*Aim 1*. In the book-release post, who publishes The Sense of Wonder?
*Aim 2*. Please reproduce word for word the part of the book-release post starting at "That being said, I" and ending at "making their debut.".
*Aim 3*. Write the next part of the book-release post, picking up after its final sentence.

That being said, I do have my MA in English, but this list is not based on “literary value” (or whatever that means). The choices are based solely on what catches my eye. I am a one person machine, meaning I might miss out on some new releases–if you have a title you think is worth mentioning, do bring it up in the comments. Now, let’s help you find your next read.


Welcome to the first New Release Tuesday post of the year, in which we have several fabulous books and authors making their debut.

That is not to say there haven’t been wonderful books already released this year (hint, Leigh Bardugo’s Hell Bent), but that my holiday hiatus dragged a couple of weeks and that is absolutely okay. When you’re feeling a little burnt out, taking a break is healthy. However, I’m back now and hope I provide you with a new read or two this year.

The Sense of Wonder by Matthew Salesses

The Sense of Wonder by Matthew Salesses

Title: The Sense of Wonder
Author: Matthew Salesses
Publisher: Little, Brown
Genre: fiction
Format: hardcover
Previous works: Disappear Doppelgänger Disappear, Craft in the Real World

An Asian American basketball star walks into a gym. No one recognizes him, but everyone stares anyway. It is the start of a joke but what is the punchline? When Won Lee, the first Asian American in the NBA, stuns the world in a seven-game winning streak, the global media audience dubs it “The Wonder”–much to Won’s chagrin.

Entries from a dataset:
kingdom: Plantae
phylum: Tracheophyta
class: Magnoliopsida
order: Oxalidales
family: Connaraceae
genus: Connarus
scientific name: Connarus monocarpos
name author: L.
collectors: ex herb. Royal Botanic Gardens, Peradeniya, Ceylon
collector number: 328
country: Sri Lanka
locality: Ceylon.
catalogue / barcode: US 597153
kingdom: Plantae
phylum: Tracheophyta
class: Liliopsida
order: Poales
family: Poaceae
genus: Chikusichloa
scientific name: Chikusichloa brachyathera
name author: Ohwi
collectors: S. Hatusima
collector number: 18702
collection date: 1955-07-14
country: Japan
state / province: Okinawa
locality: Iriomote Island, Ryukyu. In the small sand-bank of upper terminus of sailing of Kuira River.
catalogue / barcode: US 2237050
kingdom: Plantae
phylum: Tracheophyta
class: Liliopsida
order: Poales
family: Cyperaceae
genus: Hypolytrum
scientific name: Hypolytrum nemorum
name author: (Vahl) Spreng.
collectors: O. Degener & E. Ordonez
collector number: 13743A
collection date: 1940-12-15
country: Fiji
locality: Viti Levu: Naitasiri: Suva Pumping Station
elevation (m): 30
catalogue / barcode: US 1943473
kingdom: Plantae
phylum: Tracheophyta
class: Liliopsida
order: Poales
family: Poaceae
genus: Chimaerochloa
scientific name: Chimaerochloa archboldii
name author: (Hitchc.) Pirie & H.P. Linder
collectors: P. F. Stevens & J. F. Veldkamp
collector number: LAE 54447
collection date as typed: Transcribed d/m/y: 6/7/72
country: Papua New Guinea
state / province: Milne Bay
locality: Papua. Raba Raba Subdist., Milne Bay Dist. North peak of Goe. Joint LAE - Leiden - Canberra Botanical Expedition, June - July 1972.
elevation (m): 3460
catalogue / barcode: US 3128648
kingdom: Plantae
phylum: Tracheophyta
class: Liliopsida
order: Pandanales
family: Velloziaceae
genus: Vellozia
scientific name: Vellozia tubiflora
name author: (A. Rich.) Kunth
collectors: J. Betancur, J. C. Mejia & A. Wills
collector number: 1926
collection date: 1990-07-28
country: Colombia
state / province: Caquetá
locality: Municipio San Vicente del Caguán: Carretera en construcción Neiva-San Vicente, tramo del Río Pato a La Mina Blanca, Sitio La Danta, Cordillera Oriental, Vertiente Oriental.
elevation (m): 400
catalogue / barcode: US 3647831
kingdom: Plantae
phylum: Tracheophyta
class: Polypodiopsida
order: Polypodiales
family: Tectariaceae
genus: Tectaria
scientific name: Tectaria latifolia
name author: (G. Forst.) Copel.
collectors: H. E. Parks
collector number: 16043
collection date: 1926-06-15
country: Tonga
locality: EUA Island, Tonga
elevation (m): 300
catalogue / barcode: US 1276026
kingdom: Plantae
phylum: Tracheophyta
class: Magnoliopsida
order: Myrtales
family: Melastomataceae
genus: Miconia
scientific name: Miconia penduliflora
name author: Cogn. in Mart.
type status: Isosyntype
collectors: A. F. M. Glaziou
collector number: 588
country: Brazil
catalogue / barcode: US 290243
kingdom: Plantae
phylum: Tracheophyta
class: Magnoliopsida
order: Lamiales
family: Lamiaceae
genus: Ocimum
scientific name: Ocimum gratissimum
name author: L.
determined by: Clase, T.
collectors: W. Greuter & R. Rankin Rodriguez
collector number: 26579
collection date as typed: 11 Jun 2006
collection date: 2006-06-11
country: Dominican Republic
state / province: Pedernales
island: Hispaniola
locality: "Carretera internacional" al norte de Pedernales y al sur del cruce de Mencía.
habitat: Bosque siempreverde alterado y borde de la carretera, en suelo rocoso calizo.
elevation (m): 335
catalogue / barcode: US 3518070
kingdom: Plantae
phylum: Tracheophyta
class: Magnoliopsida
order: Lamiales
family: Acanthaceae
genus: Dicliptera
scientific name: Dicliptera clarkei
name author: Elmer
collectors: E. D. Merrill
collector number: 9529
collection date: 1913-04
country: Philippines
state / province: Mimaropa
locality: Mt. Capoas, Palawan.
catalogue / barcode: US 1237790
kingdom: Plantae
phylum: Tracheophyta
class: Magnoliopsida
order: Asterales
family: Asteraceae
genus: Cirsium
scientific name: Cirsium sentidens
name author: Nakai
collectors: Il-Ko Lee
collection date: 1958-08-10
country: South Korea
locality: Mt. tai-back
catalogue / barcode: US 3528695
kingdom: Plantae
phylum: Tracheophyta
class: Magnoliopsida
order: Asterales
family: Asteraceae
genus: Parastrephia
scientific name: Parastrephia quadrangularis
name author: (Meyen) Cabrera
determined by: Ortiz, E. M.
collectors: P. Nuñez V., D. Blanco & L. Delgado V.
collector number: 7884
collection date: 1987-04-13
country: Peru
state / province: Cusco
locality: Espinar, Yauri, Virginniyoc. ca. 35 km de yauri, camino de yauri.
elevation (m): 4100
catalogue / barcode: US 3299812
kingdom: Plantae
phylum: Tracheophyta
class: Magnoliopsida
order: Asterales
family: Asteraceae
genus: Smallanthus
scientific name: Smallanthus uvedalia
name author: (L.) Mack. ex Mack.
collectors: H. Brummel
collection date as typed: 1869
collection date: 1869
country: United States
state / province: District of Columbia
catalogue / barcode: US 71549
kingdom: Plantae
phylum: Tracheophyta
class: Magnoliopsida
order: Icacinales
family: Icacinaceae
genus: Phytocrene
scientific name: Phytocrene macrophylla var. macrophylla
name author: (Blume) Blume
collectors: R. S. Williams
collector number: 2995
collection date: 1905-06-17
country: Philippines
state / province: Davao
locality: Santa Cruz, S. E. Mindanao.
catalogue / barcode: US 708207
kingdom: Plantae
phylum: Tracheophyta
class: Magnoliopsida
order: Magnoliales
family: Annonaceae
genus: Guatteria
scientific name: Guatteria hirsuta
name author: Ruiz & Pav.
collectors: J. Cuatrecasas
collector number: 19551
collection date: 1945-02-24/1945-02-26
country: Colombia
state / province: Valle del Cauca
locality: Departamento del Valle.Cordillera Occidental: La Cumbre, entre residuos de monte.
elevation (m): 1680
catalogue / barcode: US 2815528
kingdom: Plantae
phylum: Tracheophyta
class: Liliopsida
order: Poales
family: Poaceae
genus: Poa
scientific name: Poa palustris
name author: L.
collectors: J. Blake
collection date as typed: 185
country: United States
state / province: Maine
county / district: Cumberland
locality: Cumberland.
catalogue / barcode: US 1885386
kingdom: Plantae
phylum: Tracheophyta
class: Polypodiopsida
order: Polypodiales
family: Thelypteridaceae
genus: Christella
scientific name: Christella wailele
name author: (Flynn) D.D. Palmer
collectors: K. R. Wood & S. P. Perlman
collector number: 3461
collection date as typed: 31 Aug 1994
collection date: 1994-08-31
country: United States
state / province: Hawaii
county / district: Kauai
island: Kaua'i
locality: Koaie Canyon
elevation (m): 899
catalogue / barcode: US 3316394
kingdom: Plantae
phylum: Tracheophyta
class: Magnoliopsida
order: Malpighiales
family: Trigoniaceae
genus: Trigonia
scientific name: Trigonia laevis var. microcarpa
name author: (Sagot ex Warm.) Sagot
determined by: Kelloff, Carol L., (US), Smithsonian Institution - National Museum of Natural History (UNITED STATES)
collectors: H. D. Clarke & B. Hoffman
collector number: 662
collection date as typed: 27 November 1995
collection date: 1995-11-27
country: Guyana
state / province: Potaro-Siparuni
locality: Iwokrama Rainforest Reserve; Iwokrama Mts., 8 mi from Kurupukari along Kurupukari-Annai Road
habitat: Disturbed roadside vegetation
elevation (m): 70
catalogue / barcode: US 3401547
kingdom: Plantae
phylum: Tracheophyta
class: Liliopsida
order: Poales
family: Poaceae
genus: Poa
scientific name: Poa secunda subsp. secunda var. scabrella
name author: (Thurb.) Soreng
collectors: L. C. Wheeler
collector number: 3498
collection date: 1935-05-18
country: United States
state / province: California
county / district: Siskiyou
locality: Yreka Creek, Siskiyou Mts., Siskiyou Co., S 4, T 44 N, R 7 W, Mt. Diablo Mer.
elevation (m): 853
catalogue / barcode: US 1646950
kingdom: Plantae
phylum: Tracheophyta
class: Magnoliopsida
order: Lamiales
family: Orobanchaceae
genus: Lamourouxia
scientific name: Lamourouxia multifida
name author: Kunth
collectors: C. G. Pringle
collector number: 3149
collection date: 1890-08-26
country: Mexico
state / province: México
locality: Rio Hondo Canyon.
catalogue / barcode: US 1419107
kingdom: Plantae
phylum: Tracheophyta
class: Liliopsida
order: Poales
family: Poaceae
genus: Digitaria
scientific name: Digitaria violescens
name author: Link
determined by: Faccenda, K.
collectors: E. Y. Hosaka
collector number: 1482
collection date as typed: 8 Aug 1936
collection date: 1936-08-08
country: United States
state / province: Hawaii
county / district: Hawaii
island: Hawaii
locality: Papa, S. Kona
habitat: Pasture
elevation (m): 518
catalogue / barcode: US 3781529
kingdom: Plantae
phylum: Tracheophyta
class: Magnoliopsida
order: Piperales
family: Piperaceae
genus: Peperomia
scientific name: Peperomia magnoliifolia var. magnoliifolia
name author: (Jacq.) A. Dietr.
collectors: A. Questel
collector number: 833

*Exercise answer 1*. Little, Brown

*Exercise answer 2*.
That being said, I do have my MA in English, but this list is not based on “literary value” (or whatever that means). The choices are based solely on what catches my eye. I am a one person machine, meaning I might miss out on some new releases–if you have a title you think is worth mentioning, do bring it up in the comments. Now, let’s help you find your next read.


Welcome to the first New Release Tuesday post of the year, in which we have several fabulous books and authors making their debut.

*Exercise answer 3*.
Meanwhile, Won struggles to get attention from his coach, his peers, his fans, and most importantly, his hero, Powerball!, who also happens to be Won’s teammate and the captain.

Covering it all is sportswriter Robert Sung, who writes about Won’s stardom while grappling with his own missed hoops opportunities as well as his place as an Asian American in media.

And to witness it all is Carrie Kang, a big studio producer, who juggles a newfound relationship with Won while attempting to bring K-drama to an industry not known to embrace anything new or different.

I’m not usually a big fan of the “sports story” but here for the Asian American perspective, which is regrettably unique in basketball. Also super intrigued about how Carrie King is going to fit in — what do basketball and K-drama have to do with each other, if anything? I must admit, the blurb could have been written better, but I’m into it nonetheless.

The Fraud Squad by Kyla Zhao

The Fraud Squad by Kyla Zhao

Title: The Fraud Squad
Author: Kyla Zhao
Publisher: Berkley
Genre: fiction, romance
Format: paperback
Debut

For as long as she can remember, Samantha Song has dreamed of writing for a high-society magazine–and she’d do anything to get there. But the constant struggle to help her mom make ends meet and her low social status cause her dream to feel like a distant fantasy. 

Now Samantha finds herself working at a drab PR firm. Living vicariously through her wealthy coworker and friend, Anya Chen, is the closest she’ll get to her ideal life. Until she meets Timothy Kingston: the disillusioned son of one of Singapore’s elite families–and Samantha’s one chance at infiltrating the high-society world to which she desperately wants to belong.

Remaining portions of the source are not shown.